### [Opdrachten]
1. Beantwoord de volgende vragen aan de hand van het artikel over de afgifte van de bestuurderskaart.
(a) Binnen welke termijn na ontvangst van het verzoek geeft de bevoegde autoriteit de bestuurderskaart af?
(b) Hoeveel dagen per kalenderjaar moet iemand ten minste op een plaats verblijven om daar zijn gewone verblijfplaats te hebben?
(c) Vanaf welke datum is het artikel geldend?
2. Leg in één tot drie zinnen uit op grond waarvan een plaats volgens het artikel over de afgifte van de bestuurderskaart als gewone verblijfplaats geldt.
3. Schrijf een vervolg op het artikel over de afgifte van de bestuurderskaart, aansluitend op de laatste zin.

### [Brondocument]
┌──

Einde inhoudsopgave
Verordening (EU) nr. 165/2014 betreffende tachografen in het wegvervoer, tot intrekking van Verordening (EEG) nr. 3821/85 betreffende het controleapparaat in het wegvervoer en tot wijziging van Verordening (EG) nr. 561/2006 tot harmonisatie van bepaalde voorschriften van sociale aard voor het wegvervoer
Artikel 26 Afgifte van de bestuurderskaart
Geldend
Geldend vanaf 20-08-2020
- Bronpublicatie:
15-07-2020, PbEU 2020, L 249 (uitgifte: 31-07-2020, regelingnummer: 2020/1054)
- Inwerkingtreding
20-08-2020
- Bronpublicatie inwerkingtreding:
15-07-2020, PbEU 2020, L 249 (uitgifte: 31-07-2020, regelingnummer: 2020/1054)
- Vakgebied(en)
Arbeidsrecht / Europees arbeidsrecht
Arbeidsrecht / Arbeidsomstandigheden en beroepsschade
Verkeersrecht / Voertuigeisen
Vervoersrecht / Wegvervoer
1.
De bestuurderskaart wordt op verzoek van de bestuurder afgegeven door de bevoegde autoriteit van de lidstaat waar de bestuurder zijn gewone verblijfplaats heeft. Zij wordt binnen één maand na ontvangst van het verzoek en mits alle nodige documenten binnengekomen zijn, door de bevoegde autoriteit afgegeven.
2.
In dit artikel wordt onder ‘gewone verblijfplaats’ verstaan, de plaats waar een natuurlijke persoon gewoonlijk, dat wil zeggen ten minste 185 dagen per kalenderjaar, verblijft omdat hij daar persoonlijk en beroepsmatig mee verbonden is, of omdat hij er niet beroepsmatig mee verbonden is, doch wel in persoonlijk opzicht kennelijk sterke banden mee heeft.

└──

### [Gegevens]
┌──

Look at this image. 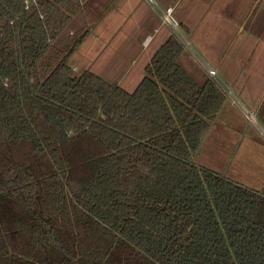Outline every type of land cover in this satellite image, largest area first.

└──

### [Antwoorden]
1.
(a) Binnen één maand, mits alle nodige documenten binnengekomen zijn.
(b) Ten minste 185 dagen.
(c) Vanaf 20-08-2020.

2. Een plaats geldt als gewone verblijfplaats wanneer een natuurlijke persoon daar ten minste 185 dagen per kalenderjaar verblijft. Dat verblijf moet berusten op een persoonlijke en beroepsmatige band met die plaats. Zonder beroepsmatige band volstaan kennelijk sterke persoonlijke banden.

3.
De gewone verblijfplaats van een natuurlijke persoon die beroepsmatig verbonden is met een andere plaats dan die waar hij in persoonlijk opzicht mee verbonden is en die dientengevolge afwisselend in twee of meer lidstaten verblijft, wordt geacht de plaats te zijn waarmee hij in persoonlijk opzicht verbonden is, op voorwaarde dat hij er regelmatig terugkeert. Deze laatste voorwaarde vervalt ingeval de betrokkene in een lidstaat verblijft om een opdracht van bepaalde duur te vervullen.
3.
De gewone verblijfplaats van de bestuurder wordt aangetoond met passende middelen, met name zijn identiteitskaart of een andere legitimatie. De bevoegde autoriteiten van de lidstaat waar de bestuurderskaart is afgegeven, kunnen, in geval van twijfel aangaande de juistheid van een verklaring inzake de gewone verblijfplaats, of met het oog op specifieke controles, om aanvullende inlichtingen of bewijsstukken verzoeken.
4.
De lidstaten kunnen op goede gronden en in uitzonderlijke gevallen een tijdelijke, niet-vernieuwbare bestuurderskaart afgeven voor een termijn van ten hoogste 185 dagen aan een bestuurder die niet zijn gewone verblijfplaats heeft in een lidstaat of een staat die partij is bij AETR-overeenkomst, op voorwaarde dat tussen de bestuurder en een in de lidstaat van afgifte gevestigde vervoersonderneming een arbeidsrechtelijke verhouding bestaat, en, voor zover Verordening (EG) nr. 1072/2009 van het Europees Parlement en de Raad (1) van toepassing is, over een bestuurdersattest in de zin van die verordening voorlegt.
Op basis van door de lidstaten verstrekte gegevens ziet de Commissie nauwlettend toe op de toepassing van dit lid. De Commissie doet iedere twee jaar verslag van haar bevindingen aan het Europees Parlement en de Raad en gaat met name na of de tijdelijke bestuurderskaarten negatieve effecten hebben op de arbeidsmarkt en of de tijdelijke kaarten gewoonlijk worden uitgegeven aan genoemde bestuurders bij meer dan één gelegenheid. De Commissie kan een passend wetgevingsvoorstel maken om dit lid te herzien.
5.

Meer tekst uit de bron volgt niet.